I must say NO to relationships with people who do not appreciate me for who I am and what I have to offer. I have learned the hard way that these people are damaging to my self-esteem and drain my “joy cup” like a colander. Life is too short to spend time convincing people of my worth. To those, I simply say “no” and move on to surround myself with those that care for me and can help add a few splashes of joy to my cup.

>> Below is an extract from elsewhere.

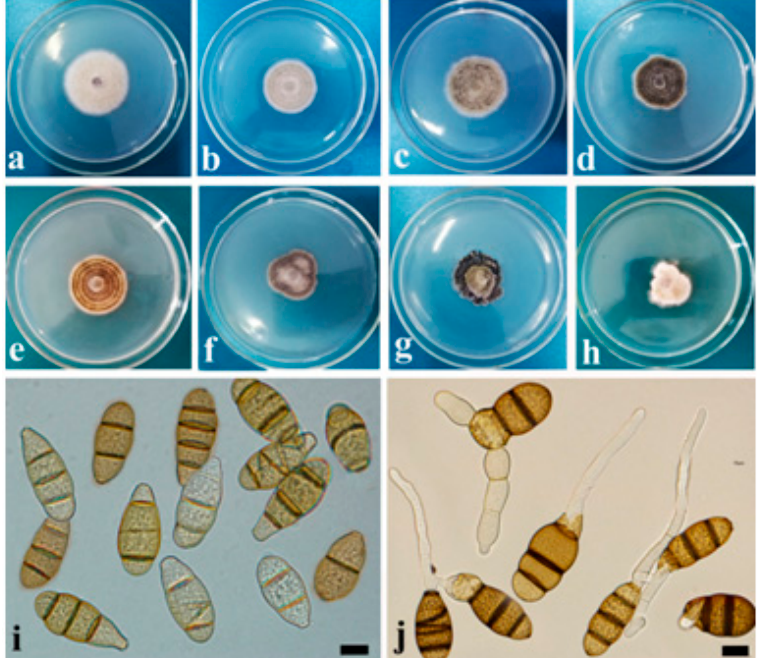
Figure 2. Colonies of Wilsonomyces carpophilus isolates and conidia characteristics: ( a – h ) Groups I to VIII of the culture ( a–e : 10 d; f–h : 18 d); ( i ) conidia; ( j ) germinated spores. Scale bars: i, j = 10 µm. Three isolates obtained from P. divaricata fruits were classified into the morphological Group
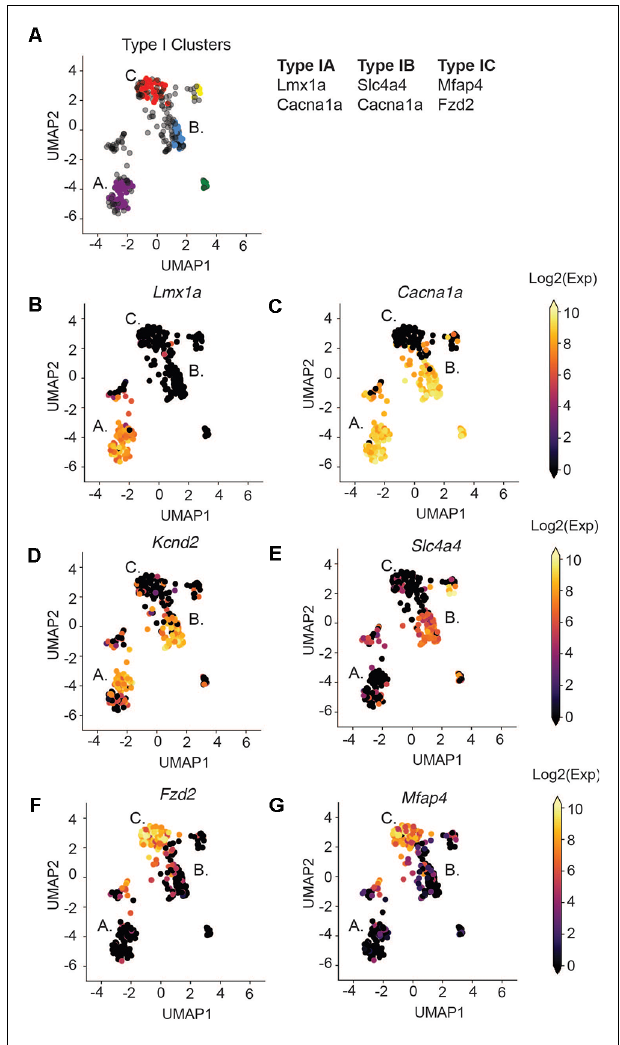
FIGURE 3 | Type I SGNs cluster into three subtypes. (A) UMAP projection of the Type SGNs at postnatal day 8. Each point represents a cell. Cells clustering to Type IA, IB, IC are colored in purple, blue, and red, respectively. The major gene markers for each subtype are given on the right. Two additional clusters were found (in yellow and green) but are not considered in this analysis as they did not have clear marker genes. Cells in gray were not clustered into any of the subgroups. (B–G) UMAP projection of Type I cells. Each cell is colored by the expression of (B) Lmx1a , (C) Cacna1a , (D) Kcnd2 , (E) Slc4a4 , (F) Fzd2 , (G) Mfap4 . The expression scale is given on the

Lastly and most importantly, I must say NO so that I can concentrate on nurturing myself. Self nurturing is different from self-care. Self care looks after my basic human needs but self nurturing renews my energy, re-builds myself esteem, my love for myself and refills my ”joy cup”. Self nurturing for me means spending time alone in reflection and often in nature where I can connect with my heart, mind and soul. I use the quietness to examine the emotions that are circling through me. I try to identify each of the many emotions and find peace with each one of them one by one. I ask each emotion “What is my lesson here?” to help me better understand myself from the inside out. Whether I have been hurt by someone’s comments or actions, or I am worried about something, I examine those feelings because if I don’t I know they will circle around and come back at me even stronger. In a culture of perpetual happiness, I tell myself it’s ok to feel sad, angry, annoyed, agitated, hurt and disappointment. It is in these feelings that, I practice self-forgiveness. I am only one person and while I do my best to please and help so many, I can only help those that want my help. I must be compassionate with myself and feel ok with not being able to help everyone. I must accept my own mistakes – apologize where I need to and move on. I am not perfect and I must accept myself as I accept others for their imperfection. Self nurturing to me is getting in touch with what makes me human – laughing, crying and feeling the myriad of feelings that I have. Self nurturing is feeling it all and not trying to make sense of of it or push it away. We are complicated being and not everything is going to make sense in the moment. Self nurturing is spending time with myself and enjoying my own company without feeling lonely. | can find peace in my aloneness without feeling lonely. I must stop apologizing for being who am to those that criticize me. It’s ok to be by myself, with myself and be myself.

When I have practiced self-forgiveness, I am self-nurturing. When I have nurtured myself, I have energy to practice good self-care.